Protokoll NTera2 Zellen:
Erhaltungskultur:
Medium
DMEM + 10% FBS + 1% Penicillin/Streptomycin
Konfluente Zellen 2x kurz mit Aqua Braun spülen
Zugabe von 1ml Trypsin/EDTA
Kurz im Brutschrank bei 37°C einwirken lassen (ca. 1 min)
Zellen abklopfen
In 6 ml Medium resuspendieren und in 15ml Falcon Röhrchen geben
2 min bei 1000 Rpm zentrifugieren, Überstand abgießen
Pellet in 6 ml Medium resuspendieren
1ml der Suspension (entspricht ca. 1 Mill. Zellen) in 12 ml Medium verdünnen und auf 75 cm2 Zellkulturflasche aussähen
Erneut bis zur Konfluenz wachsen lassen, dabei ca. 2 bis 3mal pro Woche das Medium wechseln, usf.
Zellen einfrieren:
Kryomedium: 1ml Glycerol + 9ml DMEM
Konfluente Zellen wie oben beschrieben trypsinieren und aufteilen.
Reste der Zellen erneut abzentrifugieren und in 4 ml Kryomedium resuspendieren
Aliquots a 1ml in Kryoröhrchen überführen
In Pappbox im Gefrierschrank bei -80°C einfrieren
Neuronale Differenzierung:
Herstellung von Multizellsphäroiden:
500µl der Zellsuspension vom Splitting der konfluenten Erhaltungskultur (s.o.) auf 12 ml Medium geben (sollte etwa einer Zelldichte von 500 000 Zellen/ml entsprechen) und in einer Bakterienschale aussähen
3 Tage inkubieren bis sich genügend Zellhäufchen auf dem Boden gebildet haben
Dann am 3. Tag nach Start der Differenzierung, Medium wechseln und 12 µl einer 1 mmol/l Retinsäure-Sammlösung in Ethanol zum Medium geben
Erneut 3 Tage inkubieren, bis sich genügend freischwimmende Multizellsphäroide (werden auch Embryoid Bodies genannt) gebildet haben.
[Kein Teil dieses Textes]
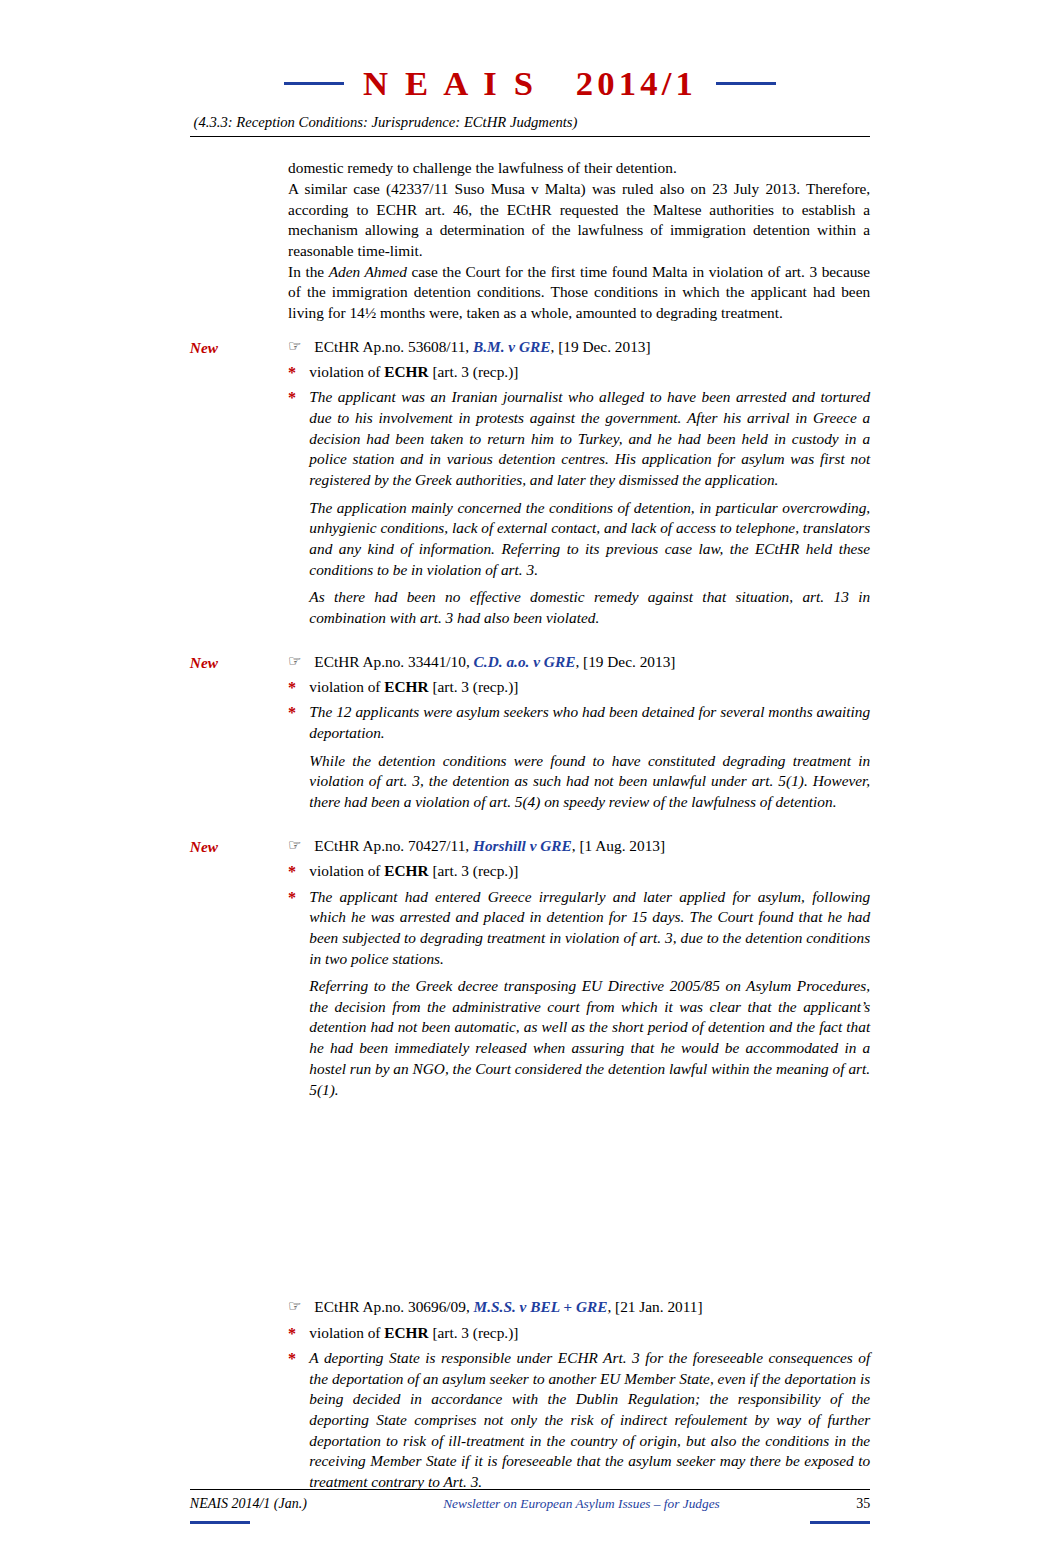N E A I S 2014/1
(4.3.3: Reception Conditions: Jurisprudence: ECtHR Judgments)
domestic remedy to challenge the lawfulness of their detention.
A similar case (42337/11 Suso Musa v Malta) was ruled also on 23 July 2013. Therefore, according to ECHR art. 46, the ECtHR requested the Maltese authorities to establish a mechanism allowing a determination of the lawfulness of immigration detention within a reasonable time-limit.
In the Aden Ahmed case the Court for the first time found Malta in violation of art. 3 because of the immigration detention conditions. Those conditions in which the applicant had been living for 14½ months were, taken as a whole, amounted to degrading treatment.
New
☞ ECtHR Ap.no. 53608/11, B.M. v GRE, [19 Dec. 2013]
* violation of ECHR [art. 3 (recp.)]
*
The applicant was an Iranian journalist who alleged to have been arrested and tortured due to his involvement in protests against the government. After his arrival in Greece a decision had been taken to return him to Turkey, and he had been held in custody in a police station and in various detention centres. His application for asylum was first not registered by the Greek authorities, and later they dismissed the application.
The application mainly concerned the conditions of detention, in particular overcrowding, unhygienic conditions, lack of external contact, and lack of access to telephone, translators and any kind of information. Referring to its previous case law, the ECtHR held these conditions to be in violation of art. 3.
As there had been no effective domestic remedy against that situation, art. 13 in combination with art. 3 had also been violated.
New
☞ ECtHR Ap.no. 33441/10, C.D. a.o. v GRE, [19 Dec. 2013]
* violation of ECHR [art. 3 (recp.)]
*
The 12 applicants were asylum seekers who had been detained for several months awaiting deportation.
While the detention conditions were found to have constituted degrading treatment in violation of art. 3, the detention as such had not been unlawful under art. 5(1). However, there had been a violation of art. 5(4) on speedy review of the lawfulness of detention.
New
☞ ECtHR Ap.no. 70427/11, Horshill v GRE, [1 Aug. 2013]
* violation of ECHR [art. 3 (recp.)]
*
The applicant had entered Greece irregularly and later applied for asylum, following which he was arrested and placed in detention for 15 days. The Court found that he had been subjected to degrading treatment in violation of art. 3, due to the detention conditions in two police stations.
Referring to the Greek decree transposing EU Directive 2005/85 on Asylum Procedures, the decision from the administrative court from which it was clear that the applicant’s detention had not been automatic, as well as the short period of detention and the fact that he had been immediately released when assuring that he would be accommodated in a hostel run by an NGO, the Court considered the detention lawful within the meaning of art. 5(1).
☞ ECtHR Ap.no. 30696/09, M.S.S. v BEL + GRE, [21 Jan. 2011]
* violation of ECHR [art. 3 (recp.)]
*
A deporting State is responsible under ECHR Art. 3 for the foreseeable consequences of the deportation of an asylum seeker to another EU Member State, even if the deportation is being decided in accordance with the Dublin Regulation; the responsibility of the deporting State comprises not only the risk of indirect refoulement by way of further deportation to risk of ill-treatment in the country of origin, but also the conditions in the receiving Member State if it is foreseeable that the asylum seeker may there be exposed to treatment contrary to Art. 3.
NEAIS 2014/1 (Jan.)
Newsletter on European Asylum Issues – for Judges
35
Ausplattieren der Sphäroide:
Am 6. Tag nach Start der Differenzierung, wird das Retinsäure-haltige Medium gegen Retinsäure-freies Medium ausgetauscht
Die Sphäroide werden dann suspendiert und jeh 4 ml dieser Suspension in zwei 90 mm Zellkulturschalen gegeben (Für Protein bzw. RNA Isolierung)
Nach 2 min werden die Schalen dann mit 8 ml Medium aufgefüllt
Die restlichen 4 ml der Sphäroidsuspension werden mit Medium auf 12 ml aufgefüllt und dann auf eine 24-well-Platte mit Deckgläsern ausgesäht.
Nach 3, 6 und 9 Tagen das Medium der Multiwellplatte und der Zellkulturschalen wechseln. Nach weiteren 3 Tagen sind die Zellen zu Neuronen und Gliazellen differenziert und können für Versuche verwendet werden.